DOKUMENTAUSZUG -
>>>
Probleme im Pflegeheim: Wie Sie sich erfolgreich beschweren

„Familien sollten Probleme mit den Pflegekräften möglichst direkt klären und Konflikten nicht aus dem Weg gehen. Auch wenn es für Bewohner und Angehörige nicht leicht ist, sollten sie versuchen, nicht vorschnell zu urteilen und erst mal freundlich und sachlich nachzufragen. Wir wünschen uns oft mehr Anteilnahme gegenüber den hohen Belastungen Pflegender.“, Reina Jung, Heimleiterin, Haus Friedenshöhe in Berlin
Heimbewohner werden im Idealfall rund um die Uhr betreut. Läuft etwas nicht gut, sollten sie es ansprechen.
Auf die Kommunikation kommt es an
Reina Jung empfängt in ihrem Büro. Der Raum ist hell und einladend, wie der Rest des Hauses. Die großen Fenster sind geöffnet, der Blick geht auf die Grünanlagen des evangelischen Pflegeheims „Haus Friedenshöhe“ in Berlin-Frohnau. Jung leitet die Einrichtung. Die gelernte Krankenschwester war 20 Jahre lang auf Intensivstationen tätig, bevor sie in die Altenpflege ging. „Das ist eine ganz andere Welt. Aber die Erfahrung, gerade auch in der klinischen Arbeit, hilft in diesem Job. Das Pflegeverständnis, das man entwickelt hat, erleichtert die Kommunikation mit Pflegenden, Gepflegten und Angehörigen“, erklärt die 49-Jährige.
<<<
AUFGABEN -
**A)** Zitieren Sie aus dem Artikel über Beschwerden im Pflegeheim wörtlich den Abschnitt, der bei „Auf die Kommunikation“ beginnt und bei „erklärt die 49-Jährige.“ endet.
**B)** Schreiben Sie nur die Zeilen der Auflistung neu, beginnend mit der Zeile, die „family: Asparagaceae“ enthält, und endend mit der Zeile, die „scientific name: Abronia villosa“ enthält. Ersetzen Sie darin „common name“ durch „Trivialname“ und lassen Sie alles andere unverändert.

DATENAUSZÜGE -
>>>
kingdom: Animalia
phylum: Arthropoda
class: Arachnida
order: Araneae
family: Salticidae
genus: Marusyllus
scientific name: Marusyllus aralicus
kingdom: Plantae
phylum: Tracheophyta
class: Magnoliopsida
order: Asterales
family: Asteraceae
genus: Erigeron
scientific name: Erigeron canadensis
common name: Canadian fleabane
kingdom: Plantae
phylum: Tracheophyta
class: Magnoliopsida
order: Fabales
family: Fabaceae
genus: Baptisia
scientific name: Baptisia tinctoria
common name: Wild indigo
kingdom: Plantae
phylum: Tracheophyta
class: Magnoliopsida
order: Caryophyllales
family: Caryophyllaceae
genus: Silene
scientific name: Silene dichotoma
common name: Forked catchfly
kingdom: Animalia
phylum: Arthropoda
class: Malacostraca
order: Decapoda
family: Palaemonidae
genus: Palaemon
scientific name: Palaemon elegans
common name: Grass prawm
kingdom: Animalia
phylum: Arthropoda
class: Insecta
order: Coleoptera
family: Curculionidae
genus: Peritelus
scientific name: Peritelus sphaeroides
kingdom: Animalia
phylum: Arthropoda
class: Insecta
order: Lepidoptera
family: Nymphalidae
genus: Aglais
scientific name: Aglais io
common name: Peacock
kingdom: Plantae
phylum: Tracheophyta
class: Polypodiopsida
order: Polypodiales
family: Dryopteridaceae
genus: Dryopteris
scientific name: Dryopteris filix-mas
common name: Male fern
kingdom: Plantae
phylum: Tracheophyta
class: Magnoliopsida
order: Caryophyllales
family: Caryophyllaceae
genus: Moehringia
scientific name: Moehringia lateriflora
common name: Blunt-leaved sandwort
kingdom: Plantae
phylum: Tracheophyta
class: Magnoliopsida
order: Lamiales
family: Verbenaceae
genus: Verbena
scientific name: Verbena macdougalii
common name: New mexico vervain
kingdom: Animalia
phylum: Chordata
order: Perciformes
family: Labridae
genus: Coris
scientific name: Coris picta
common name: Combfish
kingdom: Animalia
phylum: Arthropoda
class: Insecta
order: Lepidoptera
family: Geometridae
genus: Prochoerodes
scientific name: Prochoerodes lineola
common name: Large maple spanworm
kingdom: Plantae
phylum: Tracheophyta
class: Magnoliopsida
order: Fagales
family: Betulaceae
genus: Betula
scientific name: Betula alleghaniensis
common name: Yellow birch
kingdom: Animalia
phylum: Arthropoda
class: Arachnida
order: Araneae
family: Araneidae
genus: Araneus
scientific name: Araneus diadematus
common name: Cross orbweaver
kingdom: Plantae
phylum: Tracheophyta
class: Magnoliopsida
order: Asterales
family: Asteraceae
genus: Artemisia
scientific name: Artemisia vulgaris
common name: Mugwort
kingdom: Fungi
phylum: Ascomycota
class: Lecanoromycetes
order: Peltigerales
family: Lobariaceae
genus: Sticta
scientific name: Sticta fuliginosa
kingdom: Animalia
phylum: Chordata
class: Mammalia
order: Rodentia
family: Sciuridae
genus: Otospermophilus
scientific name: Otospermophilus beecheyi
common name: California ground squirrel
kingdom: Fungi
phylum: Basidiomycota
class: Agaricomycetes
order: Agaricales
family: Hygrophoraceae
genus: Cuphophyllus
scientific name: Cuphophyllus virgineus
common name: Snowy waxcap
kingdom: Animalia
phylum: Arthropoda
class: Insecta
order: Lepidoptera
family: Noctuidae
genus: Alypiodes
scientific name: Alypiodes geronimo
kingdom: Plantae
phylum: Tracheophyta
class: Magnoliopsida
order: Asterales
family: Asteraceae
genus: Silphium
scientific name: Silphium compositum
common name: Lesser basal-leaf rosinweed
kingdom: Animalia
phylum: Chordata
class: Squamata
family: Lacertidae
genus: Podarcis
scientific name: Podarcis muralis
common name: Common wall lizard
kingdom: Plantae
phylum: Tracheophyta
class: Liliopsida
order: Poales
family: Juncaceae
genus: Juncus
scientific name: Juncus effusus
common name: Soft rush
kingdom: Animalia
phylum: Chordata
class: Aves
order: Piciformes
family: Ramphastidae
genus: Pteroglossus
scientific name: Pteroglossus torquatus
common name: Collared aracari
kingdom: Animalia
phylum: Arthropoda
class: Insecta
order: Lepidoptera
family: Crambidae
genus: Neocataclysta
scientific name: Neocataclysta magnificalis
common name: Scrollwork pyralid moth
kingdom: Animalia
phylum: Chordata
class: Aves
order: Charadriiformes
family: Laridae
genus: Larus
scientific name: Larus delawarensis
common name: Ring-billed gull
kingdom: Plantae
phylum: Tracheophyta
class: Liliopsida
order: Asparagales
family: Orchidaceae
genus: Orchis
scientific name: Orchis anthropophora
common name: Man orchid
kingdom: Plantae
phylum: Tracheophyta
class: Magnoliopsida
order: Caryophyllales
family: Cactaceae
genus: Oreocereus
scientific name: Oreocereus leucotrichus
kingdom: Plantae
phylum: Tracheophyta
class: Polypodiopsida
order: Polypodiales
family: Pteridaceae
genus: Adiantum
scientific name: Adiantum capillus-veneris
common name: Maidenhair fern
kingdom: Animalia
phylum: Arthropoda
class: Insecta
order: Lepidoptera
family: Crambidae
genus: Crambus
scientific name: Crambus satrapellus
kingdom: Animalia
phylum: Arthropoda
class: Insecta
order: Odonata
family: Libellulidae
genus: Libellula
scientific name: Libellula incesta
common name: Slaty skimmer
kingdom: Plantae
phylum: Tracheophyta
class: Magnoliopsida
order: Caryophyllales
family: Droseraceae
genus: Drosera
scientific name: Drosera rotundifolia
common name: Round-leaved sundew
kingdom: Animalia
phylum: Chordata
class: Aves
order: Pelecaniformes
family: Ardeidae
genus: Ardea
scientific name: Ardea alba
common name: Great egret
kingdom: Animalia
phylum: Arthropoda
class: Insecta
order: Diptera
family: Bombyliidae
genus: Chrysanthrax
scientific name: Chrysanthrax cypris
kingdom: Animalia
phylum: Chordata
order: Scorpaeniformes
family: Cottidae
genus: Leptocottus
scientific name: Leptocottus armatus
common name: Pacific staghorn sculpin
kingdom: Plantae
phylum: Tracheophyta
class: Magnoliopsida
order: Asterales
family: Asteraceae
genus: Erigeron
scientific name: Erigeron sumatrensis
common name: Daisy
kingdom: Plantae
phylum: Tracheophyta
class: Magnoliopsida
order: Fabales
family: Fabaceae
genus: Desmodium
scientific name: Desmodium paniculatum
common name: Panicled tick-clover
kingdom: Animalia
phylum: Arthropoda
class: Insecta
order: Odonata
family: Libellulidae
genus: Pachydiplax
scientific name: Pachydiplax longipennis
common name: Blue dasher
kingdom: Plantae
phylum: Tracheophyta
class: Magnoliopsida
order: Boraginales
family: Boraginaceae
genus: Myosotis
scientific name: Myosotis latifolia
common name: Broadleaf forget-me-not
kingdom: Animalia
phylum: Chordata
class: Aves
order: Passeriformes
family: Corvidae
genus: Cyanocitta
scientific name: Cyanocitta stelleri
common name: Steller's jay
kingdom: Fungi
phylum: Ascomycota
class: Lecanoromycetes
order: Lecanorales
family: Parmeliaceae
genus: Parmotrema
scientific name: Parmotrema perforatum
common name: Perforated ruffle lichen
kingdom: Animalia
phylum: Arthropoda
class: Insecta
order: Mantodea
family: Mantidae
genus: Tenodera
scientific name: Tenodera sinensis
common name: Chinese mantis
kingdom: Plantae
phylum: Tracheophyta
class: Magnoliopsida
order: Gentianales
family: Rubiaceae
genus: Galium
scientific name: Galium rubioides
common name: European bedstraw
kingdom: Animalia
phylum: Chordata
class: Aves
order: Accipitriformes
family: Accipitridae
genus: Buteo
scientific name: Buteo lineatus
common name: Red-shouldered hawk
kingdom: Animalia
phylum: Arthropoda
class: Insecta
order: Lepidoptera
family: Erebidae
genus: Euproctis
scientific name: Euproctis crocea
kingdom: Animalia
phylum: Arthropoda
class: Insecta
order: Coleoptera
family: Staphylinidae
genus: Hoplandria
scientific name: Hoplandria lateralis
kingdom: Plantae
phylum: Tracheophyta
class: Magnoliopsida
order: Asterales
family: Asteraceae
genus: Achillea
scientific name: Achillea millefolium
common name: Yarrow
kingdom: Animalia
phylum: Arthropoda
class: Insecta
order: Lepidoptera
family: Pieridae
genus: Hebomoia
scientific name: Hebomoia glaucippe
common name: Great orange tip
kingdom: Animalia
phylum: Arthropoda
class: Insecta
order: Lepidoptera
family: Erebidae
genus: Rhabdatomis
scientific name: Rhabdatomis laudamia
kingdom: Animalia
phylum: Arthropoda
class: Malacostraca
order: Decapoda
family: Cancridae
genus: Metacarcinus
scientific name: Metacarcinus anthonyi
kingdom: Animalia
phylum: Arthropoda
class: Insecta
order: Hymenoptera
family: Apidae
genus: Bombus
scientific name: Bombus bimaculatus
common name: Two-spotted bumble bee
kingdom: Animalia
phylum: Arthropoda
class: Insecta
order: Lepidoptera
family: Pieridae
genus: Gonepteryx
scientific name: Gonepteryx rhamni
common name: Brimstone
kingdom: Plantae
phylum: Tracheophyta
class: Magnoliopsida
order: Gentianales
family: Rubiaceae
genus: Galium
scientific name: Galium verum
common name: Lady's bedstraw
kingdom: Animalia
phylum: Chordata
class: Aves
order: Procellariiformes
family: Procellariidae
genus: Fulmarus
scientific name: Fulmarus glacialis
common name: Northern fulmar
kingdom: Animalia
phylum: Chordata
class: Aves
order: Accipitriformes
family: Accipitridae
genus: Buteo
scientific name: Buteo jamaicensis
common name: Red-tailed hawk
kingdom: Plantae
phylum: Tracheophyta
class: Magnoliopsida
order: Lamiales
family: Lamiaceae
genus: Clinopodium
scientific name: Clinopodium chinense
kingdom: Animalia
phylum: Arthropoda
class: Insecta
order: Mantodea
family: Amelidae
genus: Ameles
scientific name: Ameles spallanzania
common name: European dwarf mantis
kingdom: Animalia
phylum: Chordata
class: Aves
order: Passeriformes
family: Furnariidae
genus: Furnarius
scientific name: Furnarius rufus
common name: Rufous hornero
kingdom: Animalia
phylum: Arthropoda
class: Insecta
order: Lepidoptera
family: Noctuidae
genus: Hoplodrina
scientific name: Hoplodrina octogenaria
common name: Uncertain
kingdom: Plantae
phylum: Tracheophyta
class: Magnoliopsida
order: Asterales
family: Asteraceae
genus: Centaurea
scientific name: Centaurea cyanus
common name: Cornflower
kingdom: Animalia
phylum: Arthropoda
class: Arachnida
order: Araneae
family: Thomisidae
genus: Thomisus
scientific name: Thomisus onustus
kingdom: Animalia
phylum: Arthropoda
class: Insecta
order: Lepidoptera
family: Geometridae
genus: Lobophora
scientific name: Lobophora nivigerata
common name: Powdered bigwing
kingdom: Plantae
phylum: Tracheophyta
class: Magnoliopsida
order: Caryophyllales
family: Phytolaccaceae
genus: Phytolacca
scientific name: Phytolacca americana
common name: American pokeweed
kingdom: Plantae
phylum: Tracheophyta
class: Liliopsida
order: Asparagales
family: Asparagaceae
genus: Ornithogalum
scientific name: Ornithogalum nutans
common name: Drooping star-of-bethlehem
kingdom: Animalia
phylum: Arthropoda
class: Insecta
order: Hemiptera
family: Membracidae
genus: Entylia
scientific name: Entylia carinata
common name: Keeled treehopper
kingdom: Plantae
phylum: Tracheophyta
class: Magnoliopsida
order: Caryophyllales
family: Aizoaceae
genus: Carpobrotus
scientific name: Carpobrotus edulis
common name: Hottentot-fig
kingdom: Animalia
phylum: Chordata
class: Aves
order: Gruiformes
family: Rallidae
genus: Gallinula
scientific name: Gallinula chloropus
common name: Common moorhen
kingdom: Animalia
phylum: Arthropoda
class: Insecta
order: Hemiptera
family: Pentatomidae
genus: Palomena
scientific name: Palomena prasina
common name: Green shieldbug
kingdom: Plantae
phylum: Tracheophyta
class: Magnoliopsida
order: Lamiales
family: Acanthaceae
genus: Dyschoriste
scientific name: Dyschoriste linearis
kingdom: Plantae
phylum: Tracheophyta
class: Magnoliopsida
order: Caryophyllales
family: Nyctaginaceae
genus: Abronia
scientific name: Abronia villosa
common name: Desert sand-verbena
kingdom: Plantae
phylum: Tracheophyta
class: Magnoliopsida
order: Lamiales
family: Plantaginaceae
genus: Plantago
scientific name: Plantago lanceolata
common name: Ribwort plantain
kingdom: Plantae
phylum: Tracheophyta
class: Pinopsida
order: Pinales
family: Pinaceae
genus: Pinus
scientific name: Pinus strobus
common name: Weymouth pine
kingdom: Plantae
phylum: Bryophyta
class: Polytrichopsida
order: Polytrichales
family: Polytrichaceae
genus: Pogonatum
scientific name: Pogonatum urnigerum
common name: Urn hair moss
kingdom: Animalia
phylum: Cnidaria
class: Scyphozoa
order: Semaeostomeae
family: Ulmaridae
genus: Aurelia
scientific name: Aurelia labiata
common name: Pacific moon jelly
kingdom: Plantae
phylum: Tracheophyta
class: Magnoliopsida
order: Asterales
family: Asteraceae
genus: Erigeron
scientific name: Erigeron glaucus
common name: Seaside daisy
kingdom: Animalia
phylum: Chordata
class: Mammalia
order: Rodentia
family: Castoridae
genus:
<<<
ERGEBNISSE JE AUFGABE -
**A)**
Auf die Kommunikation kommt es an
Reina Jung empfängt in ihrem Büro. Der Raum ist hell und einladend, wie der Rest des Hauses. Die großen Fenster sind geöffnet, der Blick geht auf die Grünanlagen des evangelischen Pflegeheims „Haus Friedenshöhe“ in Berlin-Frohnau. Jung leitet die Einrichtung. Die gelernte Krankenschwester war 20 Jahre lang auf Intensivstationen tätig, bevor sie in die Altenpflege ging. „Das ist eine ganz andere Welt. Aber die Erfahrung, gerade auch in der klinischen Arbeit, hilft in diesem Job. Das Pflegeverständnis, das man entwickelt hat, erleichtert die Kommunikation mit Pflegenden, Gepflegten und Angehörigen“, erklärt die 49-Jährige.

**B)**
family: Asparagaceae
genus: Ornithogalum
scientific name: Ornithogalum nutans
Trivialname: Drooping star-of-bethlehem
kingdom: Animalia
phylum: Arthropoda
class: Insecta
order: Hemiptera
family: Membracidae
genus: Entylia
scientific name: Entylia carinata
Trivialname: Keeled treehopper
kingdom: Plantae
phylum: Tracheophyta
class: Magnoliopsida
order: Caryophyllales
family: Aizoaceae
genus: Carpobrotus
scientific name: Carpobrotus edulis
Trivialname: Hottentot-fig
kingdom: Animalia
phylum: Chordata
class: Aves
order: Gruiformes
family: Rallidae
genus: Gallinula
scientific name: Gallinula chloropus
Trivialname: Common moorhen
kingdom: Animalia
phylum: Arthropoda
class: Insecta
order: Hemiptera
family: Pentatomidae
genus: Palomena
scientific name: Palomena prasina
Trivialname: Green shieldbug
kingdom: Plantae
phylum: Tracheophyta
class: Magnoliopsida
order: Lamiales
family: Acanthaceae
genus: Dyschoriste
scientific name: Dyschoriste linearis
kingdom: Plantae
phylum: Tracheophyta
class: Magnoliopsida
order: Caryophyllales
family: Nyctaginaceae
genus: Abronia
scientific name: Abronia villosa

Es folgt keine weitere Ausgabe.